Der Vorteil des vertikalen videoassistierten fiberendoskopischen Facelift liegt zum einen in der Vermeidung sichtbarer prä- und postaurikulärer sowie bikoronarer Narben, ohne die Notwendigkeit der Resektion überschüssiger Haut bei deutlich schnellerer Rekonvaleszenz der Patienten. Lediglich über zwei temporal angelegte Inzisionen im behaarten Kopfbereich wird Weichgewebe subperiostal bis in die Mittelgesichtsregion vom Knochen gelöst, ähnlich dem offenen subperiostalen Facelift, reponiert, fixiert und mit einer Unterlidblepharoplastik kombiniert. Damit verbunden ist zum anderen eine deutliche Verringerung der Rekonvaleszenzzeit und eine deutliche Reduktion des postoperativen Hämatoms gegenüber den Sub-SMAS und subperiostalen Verfahren. Allerdings ist die Indikation für diese Technik deutlich eingeschränkt. Sie eignet sich bei Patienten, die noch über eine elastische tonische Haut verfügen und bei denen eine Hautresektion nach Weichteilreposition nicht erforderlich ist (Abbildung 5 [Abb. 5], Abbildung 6 [Abb. 6], Abbildung 7 [Abb. 7] ).

Sie eignet sich nicht als alleiniges chirurgisches Verfahren zur Behandlung ausgeprägter Nasolabialfalten in Kombination mit Ausbildung von Hängewangen und erschlafftem Platysma, da hier in der Regel Platysmaplastiken über einen präaurikulären Zugang mit Hautresektionen nach wie vor zur Anwendung kommen.

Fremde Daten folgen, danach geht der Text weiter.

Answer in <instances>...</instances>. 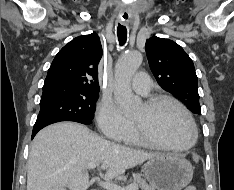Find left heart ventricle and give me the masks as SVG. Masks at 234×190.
I'll return each instance as SVG.
<instances>
[{
  "label": "left heart ventricle",
  "mask_w": 234,
  "mask_h": 190,
  "mask_svg": "<svg viewBox=\"0 0 234 190\" xmlns=\"http://www.w3.org/2000/svg\"><path fill=\"white\" fill-rule=\"evenodd\" d=\"M133 119L144 123L151 135L161 143L183 146L192 139L189 121L172 103H161L151 112L143 104Z\"/></svg>",
  "instance_id": "1"
}]
</instances>
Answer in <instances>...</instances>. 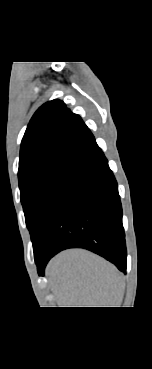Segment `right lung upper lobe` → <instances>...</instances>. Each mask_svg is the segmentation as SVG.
Segmentation results:
<instances>
[{
	"label": "right lung upper lobe",
	"instance_id": "cb5924a9",
	"mask_svg": "<svg viewBox=\"0 0 152 369\" xmlns=\"http://www.w3.org/2000/svg\"><path fill=\"white\" fill-rule=\"evenodd\" d=\"M97 143L81 117L60 100L43 104L31 118L21 143L19 179L59 162L78 163Z\"/></svg>",
	"mask_w": 152,
	"mask_h": 369
}]
</instances>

Das isolierte video-endoskopische Faceliftverfahren (VEF) ist nur in ausgewählten Fällen bei Patienten indiziert, bei denen keine Platysmaplastiken und keine Hautresektionen erforderlich sind. Darüber hinaus sollte bedacht werden, dass diese Technik einiger Übung und Erfahrung bedarf und eine hohe Lernkurve besitzt, um sie als ein sicheres Verfahren anwenden zu können. Bei richtiger Indikation und Anwendung der Technik sind die Langzeitergebnisse vielversprechend und stellen eine sichere Alternative zu bisherigen Facelift-Behandlungsmethoden dar.


Anmerkungen

Interessenkonflikte

Die Autoren erklären, dass sie keine Interessenkonflikte in Zusammenhang mit diesem Artikel haben.